The biggest bubble of them all, of course, is in government debt around the world. All the more reason why the Fed and other central banks might be very hesitant to raise interest rates. They’ve been getting away with their NZIRPs (near-zero interest rate policies) because CPI inflation rates have remained surprisingly low. That might actually be attributable to ultra-easy money, which has financed too much excess capacity, particularly in China. However, there has certainly been lots of asset inflation (a.k.a. bubbles), and probably more to come.

In her prepared remarks, Yellen was a two-handed economist about the outlook for interest rates. If the labor market continues to improve faster than expected, “then increases in the federal funds rate target likely would occur sooner and be more rapid than currently envisioned.” On the other hand, if economic activity is disappointing, “then the future path of interest rates likely would be more accommodative than currently anticipated.”

During the Q&A, she clearly favored erring on the ultra-easy side of the street. “The Federal Reserve does need to be quite cautious with respect to monetary policy.” She warned about the “false dawns” that tricked Fed officials in recent years. Later, Yellen told lawmakers that “accommodative policy” would be necessary until the economic headwinds that have slowed the recovery are “completely gone.” She didn't explain how she will determine that to be the case.
(Based on an excerpt from YRI Morning Briefing)

Wednesday, July 16, 2014

The Fed: Monetary Policy Report
Yesterday, Fed Chair Janet Yellen presented the Fed’s semi-annual Monetary Policy Report to the Senate Banking Committee. While the accompanying testimonies of Fed chairs always make headlines, the report is rarely even read. Not so the latest one, which provided the following investment advice: “Equity valuations of smaller firms as well as social media and biotechnology firms appear to be stretched, with ratios of prices to forward earnings remaining high relative to historical norms.” In other words, sell them.

That unnerved stock investors despite the following reassurance in the report about the overall market: “However, valuation measures for the overall market in early July were generally at levels not far above their historical averages, suggesting that, in aggregate, investors are not excessively optimistic regarding equities.”

Yellen was also reassuringly dovish, stating: “Although the economy continues to improve, the recovery is not yet complete.” Despite all the recent strength in lots of labor market indicators, she claimed that “significant slack remains in labor markets.” She said that this is “corroborated by the continued slow pace of growth in most measures of hourly compensation.” In the past, she indicated that she would like to see wage inflation rise from 2% currently to 3%-4%.

The 7/21 issue of The New Yorker includes a lengthy article about Yellen that’s worth reading. It confirms that she is an impassioned liberal: “Yellen is notable not only for being the first female Fed chair but also for being the most liberal since Marriner Eccles, who held the job during the Roosevelt and Truman Administrations. Ordinarily, the Fed’s role is to engender a sense of calm in the eternally jittery financial markets, not to crusade against urban poverty.”
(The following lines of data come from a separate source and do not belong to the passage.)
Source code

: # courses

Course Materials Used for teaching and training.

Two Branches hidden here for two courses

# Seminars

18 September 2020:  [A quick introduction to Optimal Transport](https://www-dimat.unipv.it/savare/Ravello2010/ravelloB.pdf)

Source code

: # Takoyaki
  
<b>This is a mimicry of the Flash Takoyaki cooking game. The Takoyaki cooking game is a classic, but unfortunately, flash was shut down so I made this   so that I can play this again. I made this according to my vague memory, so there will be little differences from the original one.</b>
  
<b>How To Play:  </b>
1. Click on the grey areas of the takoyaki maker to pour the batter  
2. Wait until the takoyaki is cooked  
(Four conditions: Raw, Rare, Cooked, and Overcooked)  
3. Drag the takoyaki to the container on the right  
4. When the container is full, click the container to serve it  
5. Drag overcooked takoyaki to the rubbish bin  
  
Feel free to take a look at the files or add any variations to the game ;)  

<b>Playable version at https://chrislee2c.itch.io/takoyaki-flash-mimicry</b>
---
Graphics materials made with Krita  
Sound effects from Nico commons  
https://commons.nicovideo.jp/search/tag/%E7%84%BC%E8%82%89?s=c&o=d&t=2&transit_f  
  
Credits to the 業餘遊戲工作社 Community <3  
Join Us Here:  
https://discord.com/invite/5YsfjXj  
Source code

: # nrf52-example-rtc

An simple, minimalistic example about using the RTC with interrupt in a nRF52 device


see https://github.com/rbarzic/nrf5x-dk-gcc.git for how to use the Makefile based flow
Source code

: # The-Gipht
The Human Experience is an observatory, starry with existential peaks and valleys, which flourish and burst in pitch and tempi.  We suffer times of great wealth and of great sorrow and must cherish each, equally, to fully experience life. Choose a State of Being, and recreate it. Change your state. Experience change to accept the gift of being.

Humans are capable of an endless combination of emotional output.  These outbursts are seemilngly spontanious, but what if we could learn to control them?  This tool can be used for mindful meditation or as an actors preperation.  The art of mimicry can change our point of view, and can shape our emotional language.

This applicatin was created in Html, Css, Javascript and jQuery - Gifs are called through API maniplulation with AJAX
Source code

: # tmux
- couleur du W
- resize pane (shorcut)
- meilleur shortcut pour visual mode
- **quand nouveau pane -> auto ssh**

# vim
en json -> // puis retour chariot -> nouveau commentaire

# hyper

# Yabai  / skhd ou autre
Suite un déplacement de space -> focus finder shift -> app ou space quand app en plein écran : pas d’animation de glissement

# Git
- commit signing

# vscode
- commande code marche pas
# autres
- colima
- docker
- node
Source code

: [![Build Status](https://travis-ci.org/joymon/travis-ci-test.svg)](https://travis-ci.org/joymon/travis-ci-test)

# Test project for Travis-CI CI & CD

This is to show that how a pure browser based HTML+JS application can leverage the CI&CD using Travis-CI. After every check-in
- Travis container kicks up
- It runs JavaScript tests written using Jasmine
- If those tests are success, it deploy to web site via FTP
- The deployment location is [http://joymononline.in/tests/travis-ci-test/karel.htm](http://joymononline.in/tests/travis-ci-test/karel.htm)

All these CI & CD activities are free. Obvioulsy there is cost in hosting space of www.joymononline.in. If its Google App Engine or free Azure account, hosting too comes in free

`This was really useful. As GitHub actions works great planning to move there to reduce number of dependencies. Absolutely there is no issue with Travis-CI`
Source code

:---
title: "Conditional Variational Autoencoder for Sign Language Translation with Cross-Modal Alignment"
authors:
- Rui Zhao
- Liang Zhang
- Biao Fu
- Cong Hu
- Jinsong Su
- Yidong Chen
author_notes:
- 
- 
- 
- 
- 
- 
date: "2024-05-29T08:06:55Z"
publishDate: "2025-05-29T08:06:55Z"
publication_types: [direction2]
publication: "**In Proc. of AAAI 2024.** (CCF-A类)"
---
Yellen is from the Fed, and here “to help American families who are struggling in the aftermath of the Great Recession.” She and her husband, who leans far to the left, have published a series of papers on why labor markets don’t automatically work to maintain full employment. The government can do the job better: "I come from an intellectual tradition where public policy is important, it can make a positive contribution, it’s our social obligation to do this. We can help to make the world a better place.”